Erforderliche Schritte ::
(A) Beantworten Sie anhand des Textauszugs zum Tatort diese Fragen:
(i) Auf welcher Plattform soll der Tatort bald zu sehen sein?
(ii) Welcher Zeitung gegenüber äußerte sich Hastings im Mai?
(iii) Ab wann soll der Tatort einen eigenen Kanal bekommen?
(B) Tippen Sie aus dem Textauszug zum Tatort den Abschnitt von „Der Chef des“ bis einschließlich „eigenen YouTube-Kanal erhalten.“ wortgetreu ab.
(C) Wie lautet dieser Satz aus dem Textauszug zum Tatort auf Englisch: „Der Tatort soll bald auch auf YouTube zu sehen sein.“?

Der Tatort soll bald auch auf YouTube zu sehen sein. Ist das die Antwort auf Online-Streamingdienste oder der Schutz vor illegalen Uploads im Internet?
Der Chef des weltweit expandierenden Online-Videodienstes Netflix, Hastings, sagte der „Frankfurter Allgemeinen Sonntagszeitung“ im Mai, er glaube nicht dass die Deutschen in zehn Jahren noch Sonntagabend um 20.15 Uhr vor dem Fernseher sitzend den „Tatort“ schauen würden. Gegen diese düstere Prognose versucht sich die ARD jetzt schon zu wappnen: Der Tatort soll nämlich ab Herbst auch einen eigenen YouTube-Kanal erhalten.

Vorliegende Angaben ::
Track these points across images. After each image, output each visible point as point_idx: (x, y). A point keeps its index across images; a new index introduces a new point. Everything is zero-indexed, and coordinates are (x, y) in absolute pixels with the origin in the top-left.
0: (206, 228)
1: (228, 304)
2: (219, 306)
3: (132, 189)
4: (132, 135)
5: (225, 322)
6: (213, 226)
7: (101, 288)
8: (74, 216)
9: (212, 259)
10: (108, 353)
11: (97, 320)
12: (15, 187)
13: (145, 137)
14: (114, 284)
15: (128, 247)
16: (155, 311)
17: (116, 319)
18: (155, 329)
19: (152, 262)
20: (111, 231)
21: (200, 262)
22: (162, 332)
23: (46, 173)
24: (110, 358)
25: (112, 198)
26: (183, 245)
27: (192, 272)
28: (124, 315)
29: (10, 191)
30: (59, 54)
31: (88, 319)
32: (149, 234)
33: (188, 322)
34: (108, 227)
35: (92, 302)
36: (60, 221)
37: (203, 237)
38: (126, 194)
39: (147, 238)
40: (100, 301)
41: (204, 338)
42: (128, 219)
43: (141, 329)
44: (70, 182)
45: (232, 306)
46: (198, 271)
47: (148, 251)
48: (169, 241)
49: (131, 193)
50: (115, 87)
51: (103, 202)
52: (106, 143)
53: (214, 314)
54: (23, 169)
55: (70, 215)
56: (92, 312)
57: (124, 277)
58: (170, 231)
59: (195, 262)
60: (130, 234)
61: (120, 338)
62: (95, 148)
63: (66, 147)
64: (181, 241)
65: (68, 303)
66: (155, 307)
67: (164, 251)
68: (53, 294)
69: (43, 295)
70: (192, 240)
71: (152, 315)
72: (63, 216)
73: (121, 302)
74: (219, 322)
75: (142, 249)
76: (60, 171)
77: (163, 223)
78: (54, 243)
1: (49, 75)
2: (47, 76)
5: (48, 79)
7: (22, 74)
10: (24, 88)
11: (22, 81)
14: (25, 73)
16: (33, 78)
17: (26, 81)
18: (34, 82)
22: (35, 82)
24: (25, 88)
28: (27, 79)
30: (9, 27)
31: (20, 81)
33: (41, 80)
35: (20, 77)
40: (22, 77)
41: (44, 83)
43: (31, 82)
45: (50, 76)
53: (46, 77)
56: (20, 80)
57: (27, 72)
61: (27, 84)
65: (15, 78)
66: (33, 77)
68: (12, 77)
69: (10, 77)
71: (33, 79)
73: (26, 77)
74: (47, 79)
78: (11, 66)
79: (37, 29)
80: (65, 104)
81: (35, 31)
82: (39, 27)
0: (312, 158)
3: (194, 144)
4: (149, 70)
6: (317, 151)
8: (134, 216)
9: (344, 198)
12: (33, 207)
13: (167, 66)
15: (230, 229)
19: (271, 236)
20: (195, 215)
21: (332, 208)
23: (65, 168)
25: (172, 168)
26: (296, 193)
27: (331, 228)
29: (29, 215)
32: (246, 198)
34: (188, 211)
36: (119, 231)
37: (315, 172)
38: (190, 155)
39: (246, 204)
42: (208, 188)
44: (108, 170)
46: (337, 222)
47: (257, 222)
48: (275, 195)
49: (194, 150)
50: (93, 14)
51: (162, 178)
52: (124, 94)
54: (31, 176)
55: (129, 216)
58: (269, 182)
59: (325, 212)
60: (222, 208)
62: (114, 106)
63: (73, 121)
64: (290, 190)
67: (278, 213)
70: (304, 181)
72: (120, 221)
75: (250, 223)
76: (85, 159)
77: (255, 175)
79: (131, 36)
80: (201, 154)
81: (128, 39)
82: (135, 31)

---

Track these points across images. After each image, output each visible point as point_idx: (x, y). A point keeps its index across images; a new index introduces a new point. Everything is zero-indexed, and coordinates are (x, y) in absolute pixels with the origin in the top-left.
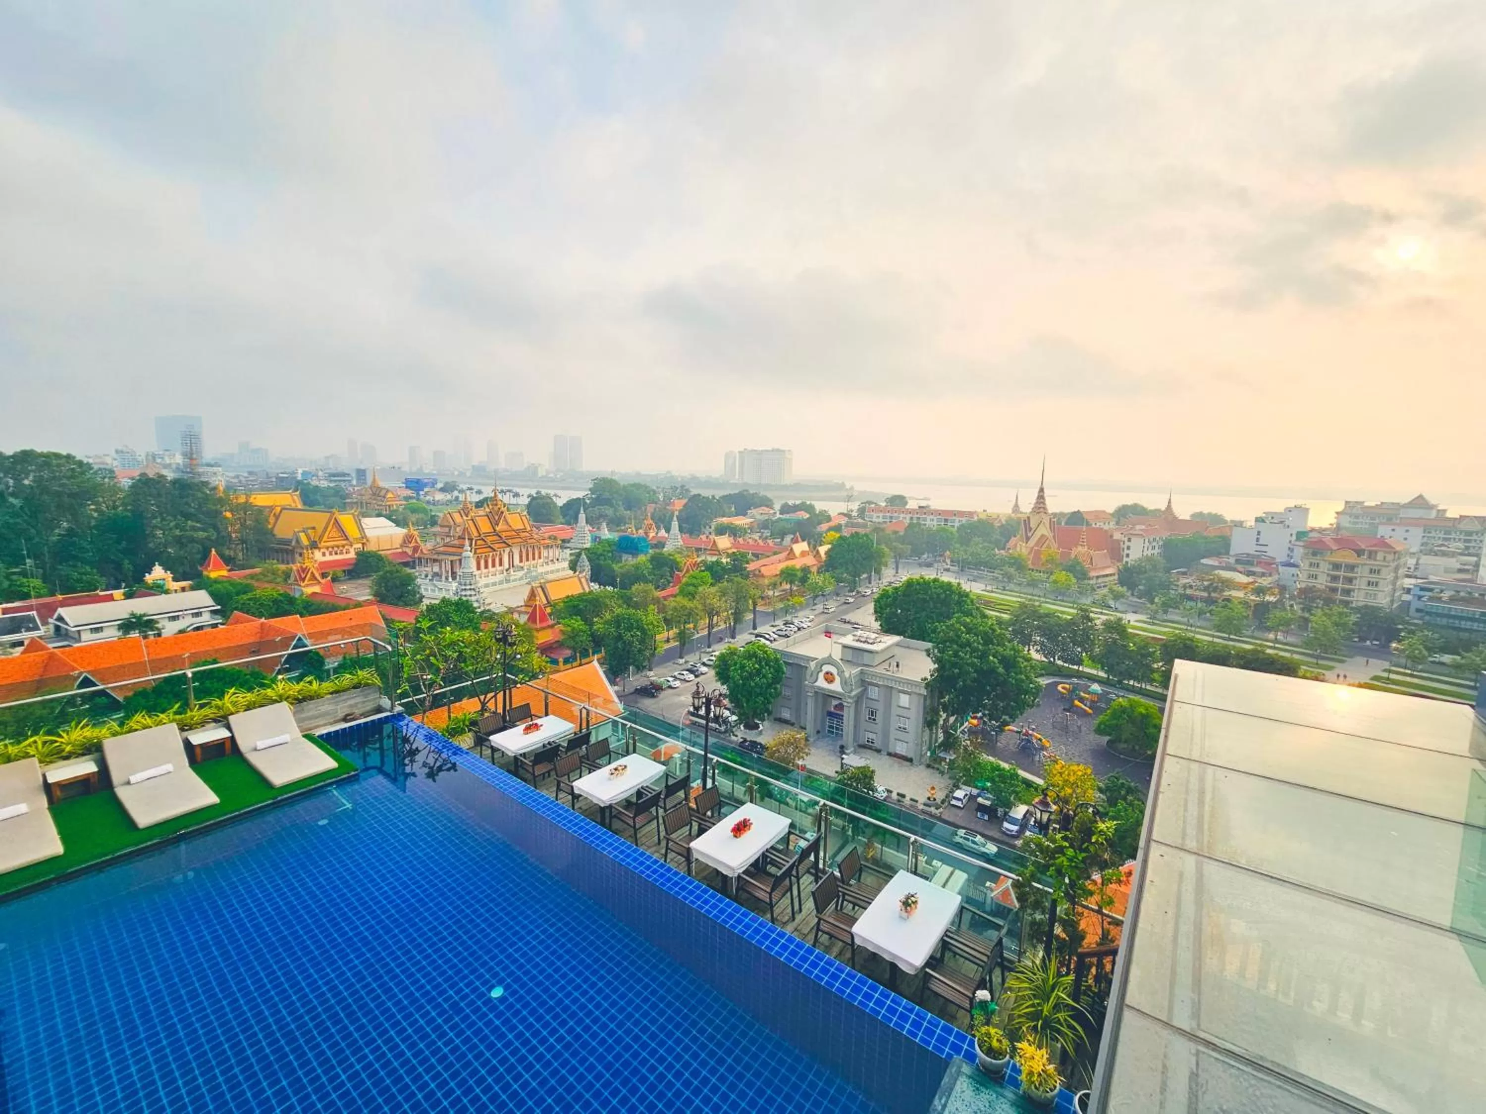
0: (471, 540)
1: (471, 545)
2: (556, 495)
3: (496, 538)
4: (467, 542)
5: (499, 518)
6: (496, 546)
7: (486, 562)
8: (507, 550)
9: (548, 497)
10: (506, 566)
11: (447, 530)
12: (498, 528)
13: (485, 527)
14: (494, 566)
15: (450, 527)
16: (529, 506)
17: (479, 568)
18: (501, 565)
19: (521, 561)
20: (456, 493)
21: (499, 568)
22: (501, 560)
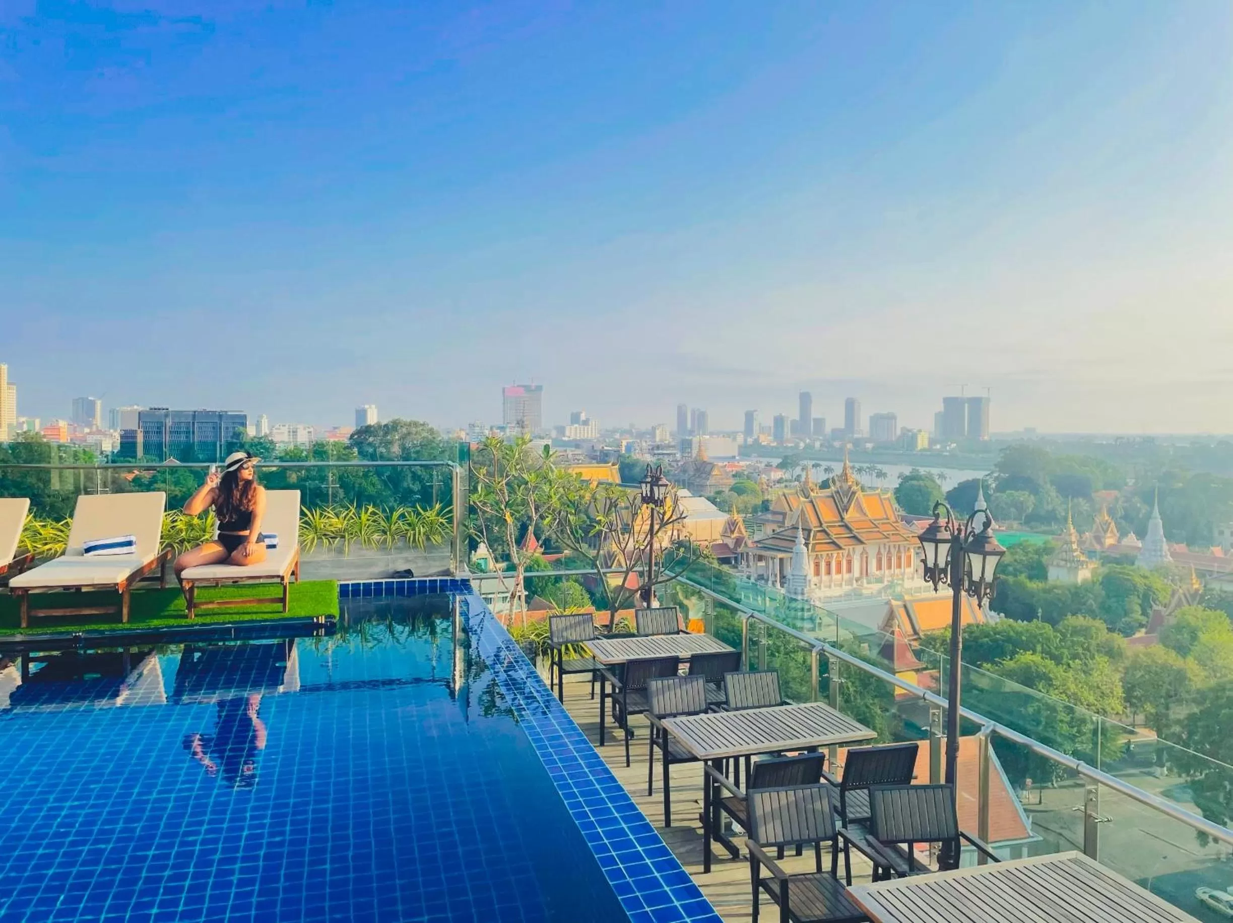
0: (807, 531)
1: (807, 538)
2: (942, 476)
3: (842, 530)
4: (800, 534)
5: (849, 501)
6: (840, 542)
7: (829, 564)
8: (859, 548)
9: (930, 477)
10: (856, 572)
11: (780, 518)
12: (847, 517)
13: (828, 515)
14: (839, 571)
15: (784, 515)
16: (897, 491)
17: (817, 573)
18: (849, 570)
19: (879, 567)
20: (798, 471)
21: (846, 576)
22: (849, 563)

---

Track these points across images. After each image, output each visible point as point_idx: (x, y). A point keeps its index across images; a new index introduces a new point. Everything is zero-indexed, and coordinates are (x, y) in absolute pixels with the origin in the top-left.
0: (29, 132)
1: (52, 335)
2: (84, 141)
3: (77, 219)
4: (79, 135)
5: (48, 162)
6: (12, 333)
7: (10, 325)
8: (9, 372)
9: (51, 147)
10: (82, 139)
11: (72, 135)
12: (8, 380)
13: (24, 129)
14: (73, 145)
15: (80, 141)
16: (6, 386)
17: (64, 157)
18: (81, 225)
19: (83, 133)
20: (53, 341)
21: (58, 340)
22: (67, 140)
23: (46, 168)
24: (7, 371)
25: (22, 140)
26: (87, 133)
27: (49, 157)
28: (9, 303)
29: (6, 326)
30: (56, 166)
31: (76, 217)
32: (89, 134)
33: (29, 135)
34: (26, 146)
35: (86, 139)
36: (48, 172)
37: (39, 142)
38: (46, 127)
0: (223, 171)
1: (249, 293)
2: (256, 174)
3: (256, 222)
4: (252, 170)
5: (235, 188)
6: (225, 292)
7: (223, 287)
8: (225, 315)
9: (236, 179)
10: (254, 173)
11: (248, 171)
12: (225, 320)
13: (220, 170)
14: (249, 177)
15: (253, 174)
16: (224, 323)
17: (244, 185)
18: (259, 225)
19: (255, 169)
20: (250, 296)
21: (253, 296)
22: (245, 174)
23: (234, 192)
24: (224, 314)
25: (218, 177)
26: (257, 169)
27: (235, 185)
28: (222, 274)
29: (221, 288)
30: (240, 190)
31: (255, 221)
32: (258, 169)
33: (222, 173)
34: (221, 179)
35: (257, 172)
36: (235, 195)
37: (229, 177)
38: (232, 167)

Die Lösungen ::
(A)
(i) Auf YouTube.
(ii) Der „Frankfurter Allgemeinen Sonntagszeitung“.
(iii) Ab Herbst.

(B)
Der Chef des weltweit expandierenden Online-Videodienstes Netflix, Hastings, sagte der „Frankfurter Allgemeinen Sonntagszeitung“ im Mai, er glaube nicht dass die Deutschen in zehn Jahren noch Sonntagabend um 20.15 Uhr vor dem Fernseher sitzend den „Tatort“ schauen würden. Gegen diese düstere Prognose versucht sich die ARD jetzt schon zu wappnen: Der Tatort soll nämlich ab Herbst auch einen eigenen YouTube-Kanal erhalten.

(C) Tatort is soon to be available on YouTube as well.